Against this background the English Revolution of 1688 which cleared the fundamental laws of the realm from ambiguity, and eradicated the notion of royal privilege, was certainty a glorious one because –
· It was accomplished without any bloodshed, and had begun a new era in English history based on all the best constitutional principles that England had been developing since the thirteenth century.
· It quietly buried, the Divine Right of Kings and made accession to the throne essentially dependent on an act of Parliament.
· It was the last English Revolution. Never since that time the English people had meditated resistance to the established government.
It was from this time that the privileges of the Crown were transformed into Rights of Parliament.
King James II took the throne in England in 1685, during a time when relations between Catholics and Protestants were tense. There was also considerable friction between the monarchy and the British Parliament.
James, who was Catholic, supported the freedom of worship for Catholics and appointed Catholic officers to the army. He also had close ties with France—a relationship that concerned many of the English people.
In 1687, King James II issued a Declaration of Indulgence, which suspended penal laws against Catholics and granted acceptance of some Protestant dissenters. Later that year, the king formally dissolved his Parliament and attempted to create a new Parliament that would support him unconditionally.
James’s daughter Mary, a Protestant, was the rightful heir to the throne until 1688 when James had a son, James Francis Edward Stuart, whom he announced would be raised Catholic.
The birth of James’s son changed the line of succession, and many feared a Catholic dynasty in England was imminent.
Reasons for the revolt:
· The king’s elevation of Catholicism,
· his close relationship with France,
· his conflict with Parliament and
· uncertainty over who would succeed James on the English throne
led to whispers of a revolt—and ultimately the fall of James II.
In 1688, seven of King James’s peers wrote to the Dutch leader, William of Orange, pledging their allegiance to the prince if he invaded England.
William was already in the process of taking military action against England, and the letter served as an additional propaganda motive.
King James was prepared for any attack but several of his own men, including his family members, deserted him and defected to William’s side. In addition to this setback, James’s health was deteriorating.
James decided to retreat back to London. He soon announced that he was willing to agree to a “free” Parliament but was making plans to flee the country due to concerns for his own safety.

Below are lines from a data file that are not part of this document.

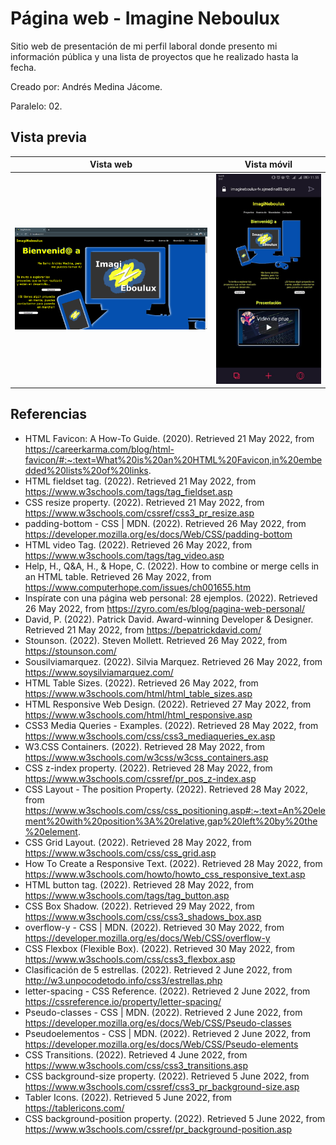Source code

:# Página web - Imagine Neboulux

Sitio web de presentación de mi perfil laboral donde presento mi información pública y una lista de proyectos que he realizado hasta la fecha.

Creado por: Andrés Medina Jácome.

Paralelo: 02.

## Vista previa

Vista web | Vista móvil
--- | ---
![Navegador: Chrome](recursos/img/otros/vista-web.png) | ![Navegador: Opera GX](recursos/img/otros/vista-movil.jpg)

## Referencias
* HTML Favicon: A How-To Guide. (2020). Retrieved 21 May 2022, from https://careerkarma.com/blog/html-favicon/#:~:text=What%20is%20an%20HTML%20Favicon,in%20embedded%20lists%20of%20links.
* HTML fieldset tag. (2022). Retrieved 21 May 2022, from https://www.w3schools.com/tags/tag_fieldset.asp
* CSS resize property. (2022). Retrieved 21 May 2022, from https://www.w3schools.com/cssref/css3_pr_resize.asp
* padding-bottom - CSS | MDN. (2022). Retrieved 26 May 2022, from https://developer.mozilla.org/es/docs/Web/CSS/padding-bottom
* HTML video Tag. (2022). Retrieved 26 May 2022, from https://www.w3schools.com/tags/tag_video.asp
* Help, H., Q&amp;A, H., & Hope, C. (2022). How to combine or merge cells in an HTML table. Retrieved 26 May 2022, from https://www.computerhope.com/issues/ch001655.htm
* Inspírate con una página web personal: 28 ejemplos. (2022). Retrieved 26 May 2022, from https://zyro.com/es/blog/pagina-web-personal/
* David, P. (2022). Patrick David. Award-winning Developer & Designer. Retrieved 21 May 2022, from https://bepatrickdavid.com/
* Stounson. (2022). Steven Mollett. Retrieved 26 May 2022, from https://stounson.com/
* Sousilviamarquez. (2022). Silvia Marquez. Retrieved 26 May 2022, from https://www.soysilviamarquez.com/
* HTML Table Sizes. (2022). Retrieved 26 May 2022, from https://www.w3schools.com/html/html_table_sizes.asp
* HTML Responsive Web Design. (2022). Retrieved 27 May 2022, from https://www.w3schools.com/html/html_responsive.asp
* CSS3 Media Queries - Examples. (2022). Retrieved 28 May 2022, from https://www.w3schools.com/css/css3_mediaqueries_ex.asp
* W3.CSS Containers. (2022). Retrieved 28 May 2022, from https://www.w3schools.com/w3css/w3css_containers.asp
* CSS z-index property. (2022). Retrieved 28 May 2022, from https://www.w3schools.com/cssref/pr_pos_z-index.asp
* CSS Layout - The position Property. (2022). Retrieved 28 May 2022, from https://www.w3schools.com/css/css_positioning.asp#:~:text=An%20element%20with%20position%3A%20relative,gap%20left%20by%20the%20element.
* CSS Grid Layout. (2022). Retrieved 28 May 2022, from https://www.w3schools.com/css/css_grid.asp
* How To Create a Responsive Text. (2022). Retrieved 28 May 2022, from https://www.w3schools.com/howto/howto_css_responsive_text.asp
* HTML button tag. (2022). Retrieved 28 May 2022, from https://www.w3schools.com/tags/tag_button.asp
* CSS Box Shadow. (2022). Retrieved 29 May 2022, from https://www.w3schools.com/css/css3_shadows_box.asp
* overflow-y - CSS | MDN. (2022). Retrieved 30 May 2022, from https://developer.mozilla.org/es/docs/Web/CSS/overflow-y
* CSS Flexbox (Flexible Box). (2022). Retrieved 30 May 2022, from https://www.w3schools.com/css/css3_flexbox.asp
* Clasificación de 5 estrellas. (2022). Retrieved 2 June 2022, from http://w3.unpocodetodo.info/css3/estrellas.php
* letter-spacing - CSS Reference. (2022). Retrieved 2 June 2022, from https://cssreference.io/property/letter-spacing/
* Pseudo-classes - CSS | MDN. (2022). Retrieved 2 June 2022, from https://developer.mozilla.org/es/docs/Web/CSS/Pseudo-classes
* Pseudoelementos - CSS | MDN. (2022). Retrieved 2 June 2022, from https://developer.mozilla.org/es/docs/Web/CSS/Pseudo-elements
* CSS Transitions. (2022). Retrieved 4 June 2022, from https://www.w3schools.com/css/css3_transitions.asp
* CSS background-size property. (2022). Retrieved 5 June 2022, from https://www.w3schools.com/cssref/css3_pr_background-size.asp
* Tabler Icons. (2022). Retrieved 5 June 2022, from https://tablericons.com/
* CSS background-position property. (2022). Retrieved 5 June 2022, from https://www.w3schools.com/cssref/pr_background-position.asp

In December 1688, King James made an attempt to escape but was captured. Later that month, he made another attempt and successfully fled to France, where his Catholic cousin Louis XIV held the throne and where James eventually died in exile in 1701.
The results of the Revolution of 1688 were as varied as far-reaching. These may be summarized as
· The end of the Divine Right Theory of the Kings in England,
· Power and right of the Parliament to ultimately decide the order of succession even in preference to hereditary rights,
· Establishment of supremacy of Parliament,
· End of the era of monarchical despotism,
· Triumph of Puritanism over Catholicism, etc.
Motives for the revolution were complex and included both political and religious concerns.
The event ultimately changed how England was governed, giving Parliament more power over the monarchy and planting seeds for the beginnings of a political democracy.